(Collected data)

++++++++

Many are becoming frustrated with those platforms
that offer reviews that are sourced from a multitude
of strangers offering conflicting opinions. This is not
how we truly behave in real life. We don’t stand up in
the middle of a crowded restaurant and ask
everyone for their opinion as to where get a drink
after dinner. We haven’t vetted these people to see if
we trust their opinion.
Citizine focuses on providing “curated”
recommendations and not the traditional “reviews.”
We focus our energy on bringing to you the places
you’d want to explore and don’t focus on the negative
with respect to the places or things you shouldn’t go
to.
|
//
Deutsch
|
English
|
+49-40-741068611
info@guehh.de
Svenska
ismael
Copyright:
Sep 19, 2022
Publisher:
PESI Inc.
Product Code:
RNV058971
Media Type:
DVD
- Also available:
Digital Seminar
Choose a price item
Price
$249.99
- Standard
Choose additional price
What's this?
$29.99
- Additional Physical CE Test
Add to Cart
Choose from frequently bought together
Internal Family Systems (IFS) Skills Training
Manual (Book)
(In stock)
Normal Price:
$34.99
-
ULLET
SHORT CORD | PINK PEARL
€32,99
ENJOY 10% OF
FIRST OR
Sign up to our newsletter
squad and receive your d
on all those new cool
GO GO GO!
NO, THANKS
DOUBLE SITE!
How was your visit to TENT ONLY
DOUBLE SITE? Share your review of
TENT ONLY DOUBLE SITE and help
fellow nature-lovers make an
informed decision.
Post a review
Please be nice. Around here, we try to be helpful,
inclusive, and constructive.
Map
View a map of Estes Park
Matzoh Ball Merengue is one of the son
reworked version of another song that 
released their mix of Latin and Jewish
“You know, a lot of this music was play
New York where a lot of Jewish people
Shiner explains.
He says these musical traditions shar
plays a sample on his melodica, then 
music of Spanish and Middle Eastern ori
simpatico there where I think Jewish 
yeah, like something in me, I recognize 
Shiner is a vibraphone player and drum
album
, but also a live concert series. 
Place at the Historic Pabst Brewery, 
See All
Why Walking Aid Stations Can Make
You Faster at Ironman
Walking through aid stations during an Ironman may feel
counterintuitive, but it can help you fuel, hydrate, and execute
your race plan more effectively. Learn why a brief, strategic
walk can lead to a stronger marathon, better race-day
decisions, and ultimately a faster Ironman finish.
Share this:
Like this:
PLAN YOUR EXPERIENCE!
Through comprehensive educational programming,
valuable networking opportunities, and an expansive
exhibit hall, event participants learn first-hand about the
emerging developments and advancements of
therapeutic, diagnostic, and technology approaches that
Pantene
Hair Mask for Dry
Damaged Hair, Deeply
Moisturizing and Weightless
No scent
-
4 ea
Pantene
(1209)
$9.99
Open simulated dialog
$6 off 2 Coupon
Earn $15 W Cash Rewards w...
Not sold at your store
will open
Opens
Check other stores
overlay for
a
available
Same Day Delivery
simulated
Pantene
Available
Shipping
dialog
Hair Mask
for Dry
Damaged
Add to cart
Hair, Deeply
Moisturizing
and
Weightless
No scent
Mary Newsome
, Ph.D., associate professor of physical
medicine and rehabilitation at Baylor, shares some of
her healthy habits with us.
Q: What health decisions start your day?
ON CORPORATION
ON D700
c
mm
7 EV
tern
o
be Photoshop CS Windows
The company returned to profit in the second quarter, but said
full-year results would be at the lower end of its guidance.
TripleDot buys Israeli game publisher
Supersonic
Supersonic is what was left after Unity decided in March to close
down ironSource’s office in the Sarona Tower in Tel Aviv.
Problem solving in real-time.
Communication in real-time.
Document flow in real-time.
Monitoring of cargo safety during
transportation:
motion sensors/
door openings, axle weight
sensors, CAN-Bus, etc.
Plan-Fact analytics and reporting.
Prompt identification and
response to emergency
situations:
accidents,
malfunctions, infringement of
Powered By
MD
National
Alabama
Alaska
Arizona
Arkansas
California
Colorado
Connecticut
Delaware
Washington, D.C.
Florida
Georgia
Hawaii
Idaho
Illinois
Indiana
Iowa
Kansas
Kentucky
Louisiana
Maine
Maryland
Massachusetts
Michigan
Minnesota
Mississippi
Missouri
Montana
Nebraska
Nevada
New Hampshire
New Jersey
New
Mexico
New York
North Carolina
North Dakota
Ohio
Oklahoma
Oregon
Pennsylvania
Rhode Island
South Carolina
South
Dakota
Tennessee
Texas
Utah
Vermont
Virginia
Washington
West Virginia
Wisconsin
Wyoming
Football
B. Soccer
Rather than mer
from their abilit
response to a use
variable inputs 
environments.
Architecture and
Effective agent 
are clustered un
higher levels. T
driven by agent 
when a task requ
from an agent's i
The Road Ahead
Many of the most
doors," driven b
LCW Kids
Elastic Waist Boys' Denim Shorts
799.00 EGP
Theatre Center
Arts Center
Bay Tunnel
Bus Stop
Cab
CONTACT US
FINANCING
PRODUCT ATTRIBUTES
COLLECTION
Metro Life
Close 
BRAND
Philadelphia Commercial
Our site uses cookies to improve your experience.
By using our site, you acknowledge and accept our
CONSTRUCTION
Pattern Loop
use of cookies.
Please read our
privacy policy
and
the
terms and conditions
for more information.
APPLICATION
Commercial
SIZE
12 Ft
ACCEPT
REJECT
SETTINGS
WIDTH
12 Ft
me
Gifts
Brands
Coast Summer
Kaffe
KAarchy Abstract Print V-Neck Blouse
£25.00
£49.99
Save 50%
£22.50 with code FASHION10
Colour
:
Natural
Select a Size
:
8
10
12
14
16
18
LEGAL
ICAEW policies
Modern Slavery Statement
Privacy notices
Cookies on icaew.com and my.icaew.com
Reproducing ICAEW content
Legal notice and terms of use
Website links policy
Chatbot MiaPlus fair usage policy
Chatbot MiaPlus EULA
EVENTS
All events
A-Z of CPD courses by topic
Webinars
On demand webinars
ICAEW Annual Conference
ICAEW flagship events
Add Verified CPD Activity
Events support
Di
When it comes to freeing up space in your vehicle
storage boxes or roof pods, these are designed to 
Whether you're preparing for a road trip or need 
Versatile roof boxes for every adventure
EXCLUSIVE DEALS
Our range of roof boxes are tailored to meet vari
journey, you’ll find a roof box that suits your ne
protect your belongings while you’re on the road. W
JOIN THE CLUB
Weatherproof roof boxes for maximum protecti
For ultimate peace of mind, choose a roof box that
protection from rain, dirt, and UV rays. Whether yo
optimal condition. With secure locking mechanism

++++++++

REQUIRED ACTION:
Edit everything from the start of the items down to the line containing "the middle of a crowded restaurant and ask", putting "random people" in place of "strangers" and leaving the rest unchanged.

RESPONSE AREA:
Many are becoming frustrated with those platforms
that offer reviews that are sourced from a multitude
of random people offering conflicting opinions. This is not
how we truly behave in real life. We don’t stand up in
the middle of a crowded restaurant and ask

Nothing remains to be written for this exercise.